SOURCE EXTRACT —
***
Vector3.h (71 lines)
#ifndef Vector3_h
#define Vector3_h
class Vector3
{
private:
float tx, ty, tz;
public:
///Constructor
Vector3(float fx = 0.0f, float fy = 0.0f, float fz = 0.0f);
///Add two vectors together
Vector3 & operator+(Vector3 & item);
///Subtract the right vector from the left.
Vector3 & operator-(Vector3 & item);
///Increment left vector by the right.
Vector3 & operator+=(Vector3 & item);
///Decrement left vector by the right.
Vector3 & operator-=(Vector3 & item);
///Scale the left vector by the right float.
Vector3 & operator*=(float & scalar);
///Scale the left vector by the right float.
Vector3 & operator*(float & scalar);
///Scale the left vector by the right vector.
Vector3 & operator*=(Vector3 & scalar);
///Scale the left vector by the right vector.
Vector3 & operator*(Vector3 & scalar);
///Divide the left vector by the right vector.
Vector3 & operator/=(Vector3 & scalar);
///Divide the left vector by the right vector.
Vector3 & operator/(Vector3 & scalar);
///Divide the left vector by the right float.
Vector3 & operator/=(float & scalar);
///Divide the left vector by the right float.
Vector3 & operator/(float & scalar);
///Get the length of the current vector.
float length();
///Get the distance between vectors ((Vector3_1 - Vector3_2).length()).
float distance(Vector3 item);
///Get the unit vector of the current vector.
Vector3 unit();
///Get the direction between two vectors.
Vector3 direction(Vector3 item);
///Returns the dot product of the two vectors.
float dot(Vector3 item);
///Returns the cross product of the two vectors.
Vector3 cross(Vector3 item);
///Get the current x value.
float x() { return tx; }
///Get the current y value.
float y() { return ty; }
///Get the current z value.
float z() { return tz; }
///Set the current x value.
void x(float newx) { tx = newx; }
///Set the current y value.
void y(float newy) { ty = newy; }
///Set the current z value.
***
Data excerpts
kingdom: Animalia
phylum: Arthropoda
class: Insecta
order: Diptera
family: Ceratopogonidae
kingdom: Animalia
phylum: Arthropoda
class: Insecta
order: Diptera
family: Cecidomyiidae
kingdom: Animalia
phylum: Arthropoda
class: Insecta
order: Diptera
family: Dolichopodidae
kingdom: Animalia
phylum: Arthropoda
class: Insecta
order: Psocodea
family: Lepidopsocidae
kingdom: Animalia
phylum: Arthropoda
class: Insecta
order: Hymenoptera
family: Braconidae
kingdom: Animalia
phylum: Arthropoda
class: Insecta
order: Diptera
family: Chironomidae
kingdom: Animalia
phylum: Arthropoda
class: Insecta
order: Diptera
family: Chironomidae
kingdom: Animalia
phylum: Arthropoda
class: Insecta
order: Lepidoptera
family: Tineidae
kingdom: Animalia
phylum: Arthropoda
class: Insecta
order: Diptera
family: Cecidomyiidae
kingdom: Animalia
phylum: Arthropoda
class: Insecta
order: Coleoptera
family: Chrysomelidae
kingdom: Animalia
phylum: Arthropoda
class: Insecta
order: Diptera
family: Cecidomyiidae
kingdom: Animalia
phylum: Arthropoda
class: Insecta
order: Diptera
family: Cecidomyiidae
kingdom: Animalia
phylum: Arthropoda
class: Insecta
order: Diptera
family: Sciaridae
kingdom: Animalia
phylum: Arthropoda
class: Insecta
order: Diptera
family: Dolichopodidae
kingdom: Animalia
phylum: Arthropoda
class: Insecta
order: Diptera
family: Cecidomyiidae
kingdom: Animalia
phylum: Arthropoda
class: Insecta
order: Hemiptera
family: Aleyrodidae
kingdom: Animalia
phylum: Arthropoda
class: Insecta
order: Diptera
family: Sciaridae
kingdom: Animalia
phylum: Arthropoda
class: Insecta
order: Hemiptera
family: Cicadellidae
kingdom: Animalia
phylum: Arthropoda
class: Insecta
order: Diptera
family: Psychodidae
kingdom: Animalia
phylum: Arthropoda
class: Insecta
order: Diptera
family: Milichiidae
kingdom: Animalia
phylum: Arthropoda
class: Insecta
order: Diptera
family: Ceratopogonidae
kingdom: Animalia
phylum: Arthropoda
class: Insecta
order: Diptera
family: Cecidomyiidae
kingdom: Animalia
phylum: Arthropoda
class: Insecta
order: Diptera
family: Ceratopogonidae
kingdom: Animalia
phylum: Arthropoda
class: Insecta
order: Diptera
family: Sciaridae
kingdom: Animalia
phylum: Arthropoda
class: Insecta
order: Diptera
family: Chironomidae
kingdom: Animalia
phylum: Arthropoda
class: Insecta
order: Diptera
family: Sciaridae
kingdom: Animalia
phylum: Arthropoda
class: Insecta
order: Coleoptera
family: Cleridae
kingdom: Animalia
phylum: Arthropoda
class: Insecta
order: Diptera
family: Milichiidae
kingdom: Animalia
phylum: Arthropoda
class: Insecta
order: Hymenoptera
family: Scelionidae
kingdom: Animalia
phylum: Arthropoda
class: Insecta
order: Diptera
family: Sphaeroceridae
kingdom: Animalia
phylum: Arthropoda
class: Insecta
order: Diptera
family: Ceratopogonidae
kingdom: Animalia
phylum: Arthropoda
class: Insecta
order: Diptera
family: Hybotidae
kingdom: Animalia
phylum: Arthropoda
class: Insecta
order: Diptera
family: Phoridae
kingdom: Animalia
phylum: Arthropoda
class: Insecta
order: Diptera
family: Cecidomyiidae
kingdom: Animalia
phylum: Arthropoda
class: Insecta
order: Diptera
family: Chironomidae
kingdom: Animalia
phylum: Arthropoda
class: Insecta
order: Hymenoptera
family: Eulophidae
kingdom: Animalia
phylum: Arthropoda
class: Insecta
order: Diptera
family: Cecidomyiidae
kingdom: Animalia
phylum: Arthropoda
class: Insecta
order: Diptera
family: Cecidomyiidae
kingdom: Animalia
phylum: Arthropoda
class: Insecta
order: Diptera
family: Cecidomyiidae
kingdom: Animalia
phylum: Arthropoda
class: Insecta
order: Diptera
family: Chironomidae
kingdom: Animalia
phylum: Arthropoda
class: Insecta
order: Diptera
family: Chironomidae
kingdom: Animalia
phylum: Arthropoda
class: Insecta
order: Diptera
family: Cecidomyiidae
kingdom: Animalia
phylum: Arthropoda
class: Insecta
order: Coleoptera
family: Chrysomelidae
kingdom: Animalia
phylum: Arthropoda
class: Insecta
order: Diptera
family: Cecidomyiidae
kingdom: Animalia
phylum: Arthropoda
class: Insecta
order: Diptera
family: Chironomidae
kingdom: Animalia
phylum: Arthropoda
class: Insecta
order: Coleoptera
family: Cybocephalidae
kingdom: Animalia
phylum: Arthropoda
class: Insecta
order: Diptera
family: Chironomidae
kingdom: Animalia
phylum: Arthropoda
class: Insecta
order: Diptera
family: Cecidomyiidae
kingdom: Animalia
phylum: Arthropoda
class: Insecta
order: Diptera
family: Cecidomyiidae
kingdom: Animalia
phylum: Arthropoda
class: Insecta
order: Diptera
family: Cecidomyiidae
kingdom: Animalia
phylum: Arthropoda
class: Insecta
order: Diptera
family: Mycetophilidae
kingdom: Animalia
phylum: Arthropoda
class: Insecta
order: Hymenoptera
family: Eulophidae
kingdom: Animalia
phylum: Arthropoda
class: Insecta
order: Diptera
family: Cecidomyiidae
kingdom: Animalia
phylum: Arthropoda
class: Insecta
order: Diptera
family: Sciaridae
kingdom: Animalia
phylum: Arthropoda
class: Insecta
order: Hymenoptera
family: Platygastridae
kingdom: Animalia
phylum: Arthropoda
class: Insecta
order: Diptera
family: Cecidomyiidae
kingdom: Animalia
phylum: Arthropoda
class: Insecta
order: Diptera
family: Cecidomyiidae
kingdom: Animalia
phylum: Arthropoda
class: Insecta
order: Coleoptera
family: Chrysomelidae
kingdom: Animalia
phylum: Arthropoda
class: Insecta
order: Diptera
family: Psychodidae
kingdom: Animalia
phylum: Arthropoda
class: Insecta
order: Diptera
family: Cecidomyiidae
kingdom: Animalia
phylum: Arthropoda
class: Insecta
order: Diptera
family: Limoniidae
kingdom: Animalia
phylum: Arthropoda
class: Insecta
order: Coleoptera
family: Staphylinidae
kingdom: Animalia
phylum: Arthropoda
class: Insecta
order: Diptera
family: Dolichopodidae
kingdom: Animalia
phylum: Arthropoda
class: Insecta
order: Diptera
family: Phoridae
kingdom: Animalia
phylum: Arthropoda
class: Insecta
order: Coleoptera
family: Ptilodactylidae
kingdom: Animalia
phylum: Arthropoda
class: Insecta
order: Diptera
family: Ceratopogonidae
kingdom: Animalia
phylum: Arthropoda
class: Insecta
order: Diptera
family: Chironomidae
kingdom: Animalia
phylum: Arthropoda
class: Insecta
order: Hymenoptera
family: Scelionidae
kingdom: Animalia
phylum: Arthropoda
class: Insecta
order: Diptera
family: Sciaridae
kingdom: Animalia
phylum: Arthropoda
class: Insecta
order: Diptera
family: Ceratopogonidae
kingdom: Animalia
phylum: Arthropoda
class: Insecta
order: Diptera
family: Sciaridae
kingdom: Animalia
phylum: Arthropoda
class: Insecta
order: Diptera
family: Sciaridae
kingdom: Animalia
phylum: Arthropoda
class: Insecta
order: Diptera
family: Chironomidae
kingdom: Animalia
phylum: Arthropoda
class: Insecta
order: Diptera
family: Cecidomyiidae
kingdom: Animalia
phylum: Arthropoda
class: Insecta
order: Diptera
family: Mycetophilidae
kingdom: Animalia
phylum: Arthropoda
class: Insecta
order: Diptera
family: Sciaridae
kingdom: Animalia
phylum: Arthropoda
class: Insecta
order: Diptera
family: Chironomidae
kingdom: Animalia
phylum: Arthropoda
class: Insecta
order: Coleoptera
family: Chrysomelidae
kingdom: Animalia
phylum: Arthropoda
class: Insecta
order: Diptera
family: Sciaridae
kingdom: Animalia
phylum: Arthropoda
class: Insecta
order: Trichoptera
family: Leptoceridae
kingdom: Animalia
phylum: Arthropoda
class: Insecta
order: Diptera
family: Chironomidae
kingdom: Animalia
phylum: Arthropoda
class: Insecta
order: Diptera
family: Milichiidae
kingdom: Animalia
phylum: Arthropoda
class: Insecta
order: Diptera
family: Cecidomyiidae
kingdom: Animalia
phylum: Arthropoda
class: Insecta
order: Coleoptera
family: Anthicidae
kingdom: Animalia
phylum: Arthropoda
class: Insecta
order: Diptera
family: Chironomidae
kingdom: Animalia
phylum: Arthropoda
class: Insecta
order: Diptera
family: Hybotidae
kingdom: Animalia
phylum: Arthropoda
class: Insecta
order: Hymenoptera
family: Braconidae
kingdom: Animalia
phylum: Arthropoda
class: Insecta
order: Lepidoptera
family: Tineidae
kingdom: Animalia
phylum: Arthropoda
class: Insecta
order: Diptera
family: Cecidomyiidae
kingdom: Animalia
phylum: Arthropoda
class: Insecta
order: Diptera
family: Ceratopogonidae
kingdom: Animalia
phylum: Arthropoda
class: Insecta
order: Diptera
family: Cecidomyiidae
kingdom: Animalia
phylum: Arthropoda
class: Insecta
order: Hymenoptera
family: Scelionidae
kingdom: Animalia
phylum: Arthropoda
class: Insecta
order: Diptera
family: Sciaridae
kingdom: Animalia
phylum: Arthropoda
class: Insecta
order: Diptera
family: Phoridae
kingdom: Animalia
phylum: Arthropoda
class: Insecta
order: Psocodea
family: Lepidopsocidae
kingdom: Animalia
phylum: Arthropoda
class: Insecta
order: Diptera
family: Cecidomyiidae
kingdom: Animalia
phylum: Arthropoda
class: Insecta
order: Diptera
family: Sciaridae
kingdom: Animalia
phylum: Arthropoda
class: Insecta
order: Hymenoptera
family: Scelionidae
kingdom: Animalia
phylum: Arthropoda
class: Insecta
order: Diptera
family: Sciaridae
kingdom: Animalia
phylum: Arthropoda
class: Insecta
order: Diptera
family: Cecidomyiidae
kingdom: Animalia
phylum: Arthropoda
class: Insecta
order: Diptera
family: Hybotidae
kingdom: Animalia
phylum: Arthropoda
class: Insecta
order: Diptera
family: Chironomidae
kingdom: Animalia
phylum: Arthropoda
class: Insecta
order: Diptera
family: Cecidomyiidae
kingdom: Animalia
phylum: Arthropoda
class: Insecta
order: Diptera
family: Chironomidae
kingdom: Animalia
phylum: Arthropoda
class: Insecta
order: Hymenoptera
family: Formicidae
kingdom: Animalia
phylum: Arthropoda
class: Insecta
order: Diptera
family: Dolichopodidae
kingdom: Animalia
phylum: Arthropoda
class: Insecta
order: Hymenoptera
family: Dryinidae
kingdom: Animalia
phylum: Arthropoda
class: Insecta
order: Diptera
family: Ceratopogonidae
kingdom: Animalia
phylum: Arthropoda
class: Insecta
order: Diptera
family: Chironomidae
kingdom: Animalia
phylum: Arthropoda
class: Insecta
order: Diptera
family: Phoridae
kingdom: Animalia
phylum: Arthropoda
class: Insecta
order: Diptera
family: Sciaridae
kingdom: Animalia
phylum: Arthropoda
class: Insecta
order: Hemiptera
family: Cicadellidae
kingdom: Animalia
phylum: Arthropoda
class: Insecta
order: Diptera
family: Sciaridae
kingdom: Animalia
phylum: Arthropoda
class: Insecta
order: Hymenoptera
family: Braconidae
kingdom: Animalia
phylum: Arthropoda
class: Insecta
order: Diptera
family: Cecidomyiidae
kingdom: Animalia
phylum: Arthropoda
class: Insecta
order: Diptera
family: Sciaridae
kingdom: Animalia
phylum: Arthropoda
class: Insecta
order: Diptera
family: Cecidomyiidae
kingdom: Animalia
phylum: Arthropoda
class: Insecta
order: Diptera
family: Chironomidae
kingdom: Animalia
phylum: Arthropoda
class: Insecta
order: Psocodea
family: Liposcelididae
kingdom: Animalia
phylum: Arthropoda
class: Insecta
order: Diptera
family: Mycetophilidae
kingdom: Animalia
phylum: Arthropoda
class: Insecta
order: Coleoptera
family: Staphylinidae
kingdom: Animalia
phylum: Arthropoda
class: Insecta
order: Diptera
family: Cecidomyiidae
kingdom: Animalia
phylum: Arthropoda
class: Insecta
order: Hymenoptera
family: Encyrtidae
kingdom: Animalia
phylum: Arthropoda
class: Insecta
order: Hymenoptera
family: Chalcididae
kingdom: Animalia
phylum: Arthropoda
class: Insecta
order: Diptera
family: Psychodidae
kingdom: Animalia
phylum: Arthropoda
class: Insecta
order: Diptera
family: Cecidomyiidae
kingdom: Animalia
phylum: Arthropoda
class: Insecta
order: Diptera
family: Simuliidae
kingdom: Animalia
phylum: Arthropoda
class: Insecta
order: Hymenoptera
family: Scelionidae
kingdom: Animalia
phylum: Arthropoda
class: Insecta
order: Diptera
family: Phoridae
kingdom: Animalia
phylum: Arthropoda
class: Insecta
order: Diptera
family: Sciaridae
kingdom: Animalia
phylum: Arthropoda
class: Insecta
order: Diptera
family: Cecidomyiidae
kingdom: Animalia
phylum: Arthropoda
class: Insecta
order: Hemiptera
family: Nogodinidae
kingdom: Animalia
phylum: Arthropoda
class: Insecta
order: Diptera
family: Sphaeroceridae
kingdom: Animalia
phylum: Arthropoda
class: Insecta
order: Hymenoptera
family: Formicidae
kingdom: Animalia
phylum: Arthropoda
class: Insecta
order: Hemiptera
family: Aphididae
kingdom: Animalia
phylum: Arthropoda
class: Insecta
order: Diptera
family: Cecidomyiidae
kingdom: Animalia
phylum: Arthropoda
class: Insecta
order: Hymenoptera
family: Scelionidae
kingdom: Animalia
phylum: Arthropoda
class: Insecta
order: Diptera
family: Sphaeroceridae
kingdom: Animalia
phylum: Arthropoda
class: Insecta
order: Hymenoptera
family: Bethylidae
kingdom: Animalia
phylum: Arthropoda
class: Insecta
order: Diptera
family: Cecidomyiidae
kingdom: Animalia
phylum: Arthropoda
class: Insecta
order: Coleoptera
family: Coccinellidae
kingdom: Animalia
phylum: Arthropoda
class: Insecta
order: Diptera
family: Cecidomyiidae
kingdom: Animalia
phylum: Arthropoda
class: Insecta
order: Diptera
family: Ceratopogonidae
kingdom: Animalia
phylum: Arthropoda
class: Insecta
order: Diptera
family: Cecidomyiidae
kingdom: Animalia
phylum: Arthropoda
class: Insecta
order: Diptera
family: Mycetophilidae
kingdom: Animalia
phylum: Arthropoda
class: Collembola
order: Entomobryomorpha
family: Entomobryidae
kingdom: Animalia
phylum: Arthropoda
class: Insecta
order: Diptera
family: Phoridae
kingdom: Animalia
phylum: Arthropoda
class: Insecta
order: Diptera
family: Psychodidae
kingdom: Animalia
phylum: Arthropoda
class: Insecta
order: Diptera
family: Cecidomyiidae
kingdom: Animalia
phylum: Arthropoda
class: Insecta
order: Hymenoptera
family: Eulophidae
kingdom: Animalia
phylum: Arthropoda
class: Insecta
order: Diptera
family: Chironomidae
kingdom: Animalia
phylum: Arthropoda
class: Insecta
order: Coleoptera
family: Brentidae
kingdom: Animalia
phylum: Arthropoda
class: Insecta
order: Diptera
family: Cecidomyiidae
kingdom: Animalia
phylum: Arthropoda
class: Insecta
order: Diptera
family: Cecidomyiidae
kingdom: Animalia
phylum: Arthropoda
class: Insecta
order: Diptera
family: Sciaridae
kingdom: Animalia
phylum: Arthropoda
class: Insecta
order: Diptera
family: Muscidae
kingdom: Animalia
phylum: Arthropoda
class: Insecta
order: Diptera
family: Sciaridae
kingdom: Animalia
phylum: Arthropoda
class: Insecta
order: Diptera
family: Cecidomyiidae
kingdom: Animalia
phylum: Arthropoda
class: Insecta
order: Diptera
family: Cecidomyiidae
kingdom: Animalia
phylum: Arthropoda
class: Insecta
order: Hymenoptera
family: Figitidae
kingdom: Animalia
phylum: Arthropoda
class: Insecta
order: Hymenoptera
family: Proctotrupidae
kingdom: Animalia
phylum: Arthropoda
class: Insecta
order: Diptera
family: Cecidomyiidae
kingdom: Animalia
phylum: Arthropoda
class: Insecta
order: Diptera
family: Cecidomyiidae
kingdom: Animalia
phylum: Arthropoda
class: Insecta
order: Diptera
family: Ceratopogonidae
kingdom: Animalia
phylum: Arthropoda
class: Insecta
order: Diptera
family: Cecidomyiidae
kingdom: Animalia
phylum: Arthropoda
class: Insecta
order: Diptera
***
WHAT YOU ARE ASKED TO DO — Can you reproduce, word for word, the part of the Vector3 header that opens with the words containing "Vector3 & operator/(Vector3" and closes with "vector of the current vector."? The data stands apart from the Vector3 header and is unrelated to it.

RESPONSE FOR THIS EXERCISE —
Vector3 & operator/(Vector3 & scalar);
///Divide the left vector by the right float.
Vector3 & operator/=(float & scalar);
///Divide the left vector by the right float.
Vector3 & operator/(float & scalar);
///Get the length of the current vector.
float length();
///Get the distance between vectors ((Vector3_1 - Vector3_2).length()).
float distance(Vector3 item);
///Get the unit vector of the current vector.